### TASK TO COMPLETE
Reproduce, line for line and unchanged, the part of the material below that opens with the line containing "Datenschutzerklärung" and closes with the line containing "info@hochdruckpartner.com", including both of those lines.

%%

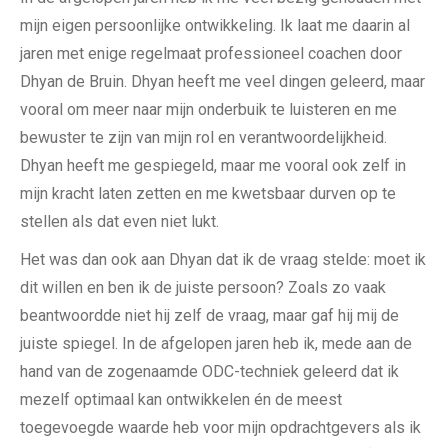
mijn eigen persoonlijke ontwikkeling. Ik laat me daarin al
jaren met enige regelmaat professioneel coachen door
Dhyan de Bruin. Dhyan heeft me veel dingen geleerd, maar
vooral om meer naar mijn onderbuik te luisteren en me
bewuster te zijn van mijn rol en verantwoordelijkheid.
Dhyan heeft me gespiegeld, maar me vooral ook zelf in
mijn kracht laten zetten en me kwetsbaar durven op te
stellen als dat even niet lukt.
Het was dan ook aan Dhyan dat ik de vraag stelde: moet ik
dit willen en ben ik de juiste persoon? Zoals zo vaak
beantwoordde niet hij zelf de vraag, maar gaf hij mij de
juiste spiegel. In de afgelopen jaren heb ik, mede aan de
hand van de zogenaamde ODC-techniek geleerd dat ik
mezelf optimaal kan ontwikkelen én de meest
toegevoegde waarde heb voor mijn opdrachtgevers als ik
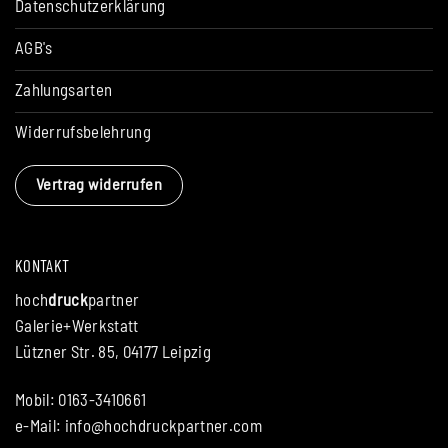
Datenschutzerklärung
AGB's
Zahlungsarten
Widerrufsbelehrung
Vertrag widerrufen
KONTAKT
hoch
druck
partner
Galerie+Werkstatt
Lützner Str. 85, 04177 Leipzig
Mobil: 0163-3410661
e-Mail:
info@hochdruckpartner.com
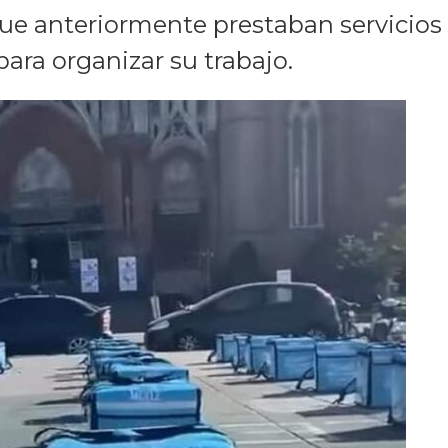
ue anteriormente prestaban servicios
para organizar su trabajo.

%%
%%

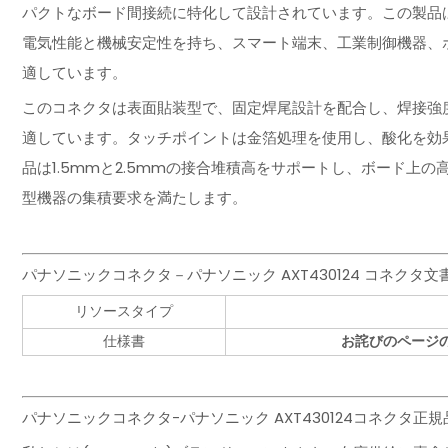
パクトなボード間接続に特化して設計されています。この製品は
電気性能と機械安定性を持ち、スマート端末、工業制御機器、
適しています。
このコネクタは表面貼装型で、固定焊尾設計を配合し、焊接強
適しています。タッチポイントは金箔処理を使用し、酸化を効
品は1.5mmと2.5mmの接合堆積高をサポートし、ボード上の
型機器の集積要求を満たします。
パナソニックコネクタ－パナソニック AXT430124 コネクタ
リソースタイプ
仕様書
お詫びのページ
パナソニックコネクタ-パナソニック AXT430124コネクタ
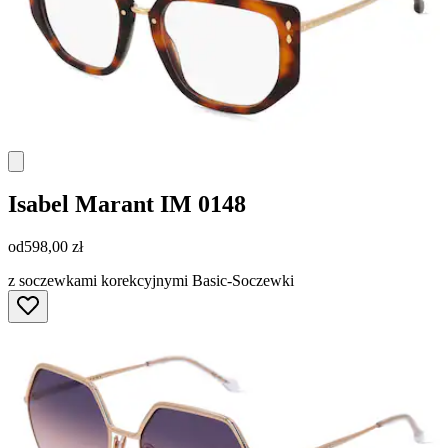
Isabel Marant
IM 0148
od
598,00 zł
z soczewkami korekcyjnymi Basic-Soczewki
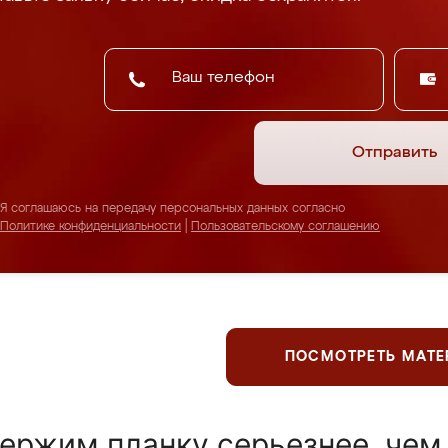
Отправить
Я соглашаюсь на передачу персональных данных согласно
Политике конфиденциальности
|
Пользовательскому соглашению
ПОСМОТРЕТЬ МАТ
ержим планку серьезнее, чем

%%
%%

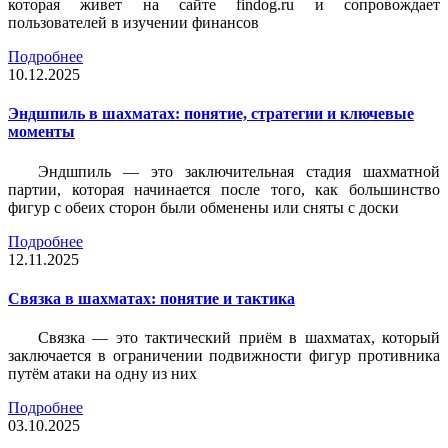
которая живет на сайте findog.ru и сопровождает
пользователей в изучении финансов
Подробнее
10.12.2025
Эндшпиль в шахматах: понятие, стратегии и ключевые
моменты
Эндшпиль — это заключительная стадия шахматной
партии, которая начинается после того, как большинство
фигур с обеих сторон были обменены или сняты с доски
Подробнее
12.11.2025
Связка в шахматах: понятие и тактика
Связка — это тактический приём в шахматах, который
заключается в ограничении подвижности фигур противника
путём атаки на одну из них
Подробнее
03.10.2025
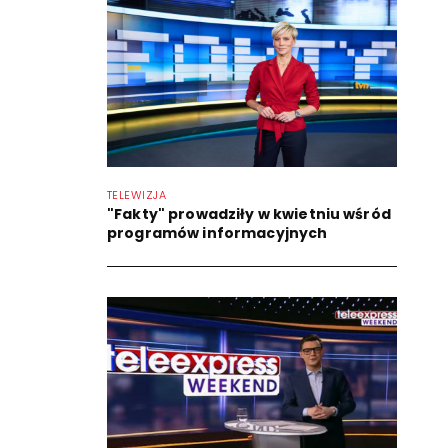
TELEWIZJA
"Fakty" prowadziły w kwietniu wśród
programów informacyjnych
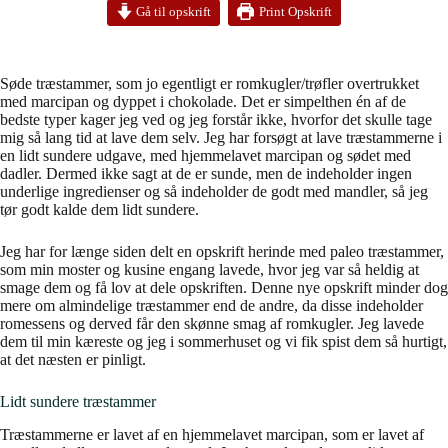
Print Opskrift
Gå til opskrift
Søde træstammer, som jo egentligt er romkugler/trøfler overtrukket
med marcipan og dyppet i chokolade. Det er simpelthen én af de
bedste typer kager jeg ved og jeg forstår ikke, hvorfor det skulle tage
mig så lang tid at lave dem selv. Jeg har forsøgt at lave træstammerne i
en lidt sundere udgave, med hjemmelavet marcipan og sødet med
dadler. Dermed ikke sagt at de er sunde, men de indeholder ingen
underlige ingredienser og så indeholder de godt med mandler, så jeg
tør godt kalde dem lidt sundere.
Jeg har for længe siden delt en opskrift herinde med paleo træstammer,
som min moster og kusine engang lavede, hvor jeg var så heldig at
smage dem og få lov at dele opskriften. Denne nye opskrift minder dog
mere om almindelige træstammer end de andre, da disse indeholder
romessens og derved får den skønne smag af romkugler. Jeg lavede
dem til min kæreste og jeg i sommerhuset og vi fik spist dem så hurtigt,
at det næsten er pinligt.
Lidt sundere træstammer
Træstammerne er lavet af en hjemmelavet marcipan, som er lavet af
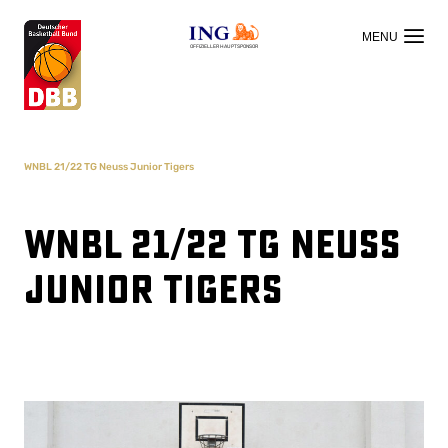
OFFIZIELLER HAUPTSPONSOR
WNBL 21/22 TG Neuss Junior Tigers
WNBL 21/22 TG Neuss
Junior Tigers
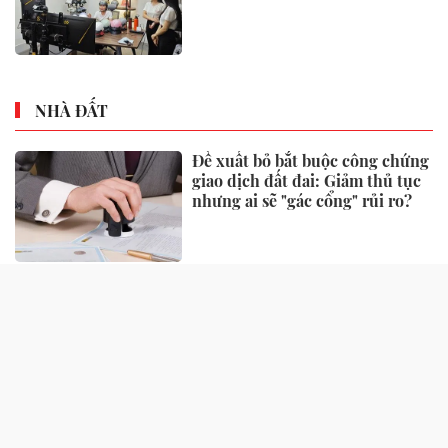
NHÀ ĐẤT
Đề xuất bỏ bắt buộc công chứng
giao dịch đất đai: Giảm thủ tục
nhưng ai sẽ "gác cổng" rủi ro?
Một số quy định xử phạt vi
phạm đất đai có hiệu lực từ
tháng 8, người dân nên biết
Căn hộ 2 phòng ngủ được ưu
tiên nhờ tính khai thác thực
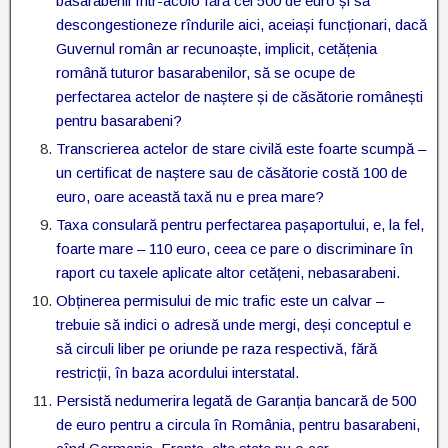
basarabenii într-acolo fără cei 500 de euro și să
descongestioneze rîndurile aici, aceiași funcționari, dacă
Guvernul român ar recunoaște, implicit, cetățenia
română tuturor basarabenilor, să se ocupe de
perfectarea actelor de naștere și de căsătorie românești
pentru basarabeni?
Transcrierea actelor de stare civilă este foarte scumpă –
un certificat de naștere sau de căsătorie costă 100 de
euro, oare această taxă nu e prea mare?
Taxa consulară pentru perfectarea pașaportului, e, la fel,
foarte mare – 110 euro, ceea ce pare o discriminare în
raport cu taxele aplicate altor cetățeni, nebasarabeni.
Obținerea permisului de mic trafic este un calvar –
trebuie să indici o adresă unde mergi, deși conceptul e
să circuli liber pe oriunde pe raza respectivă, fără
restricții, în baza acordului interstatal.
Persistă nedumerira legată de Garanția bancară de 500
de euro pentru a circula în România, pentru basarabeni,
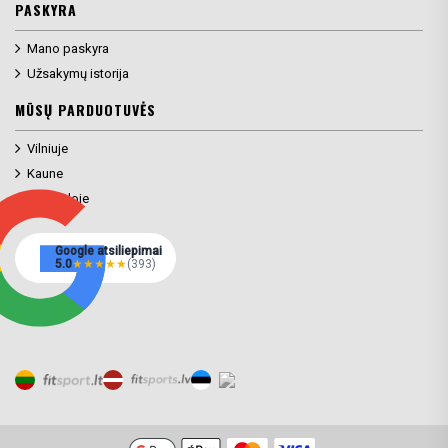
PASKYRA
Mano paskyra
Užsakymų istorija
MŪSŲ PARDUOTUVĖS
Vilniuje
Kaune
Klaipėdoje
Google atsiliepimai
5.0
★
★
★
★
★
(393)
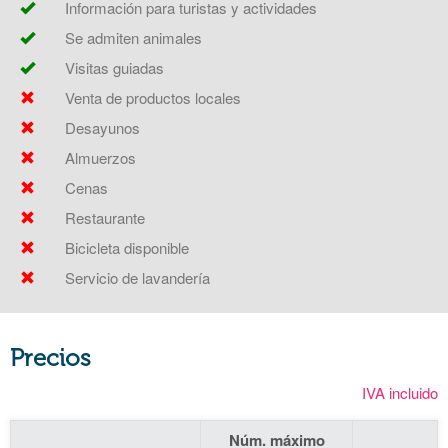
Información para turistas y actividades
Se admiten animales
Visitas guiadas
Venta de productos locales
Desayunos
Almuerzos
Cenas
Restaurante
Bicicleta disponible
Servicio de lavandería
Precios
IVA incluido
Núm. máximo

%%

### OUTPUT FOR THIS EXERCISE
Datenschutzerklärung
AGB's
Zahlungsarten
Widerrufsbelehrung
Vertrag widerrufen
KONTAKT
hoch
druck
partner
Galerie+Werkstatt
Lützner Str. 85, 04177 Leipzig
Mobil: 0163-3410661
e-Mail:
info@hochdruckpartner.com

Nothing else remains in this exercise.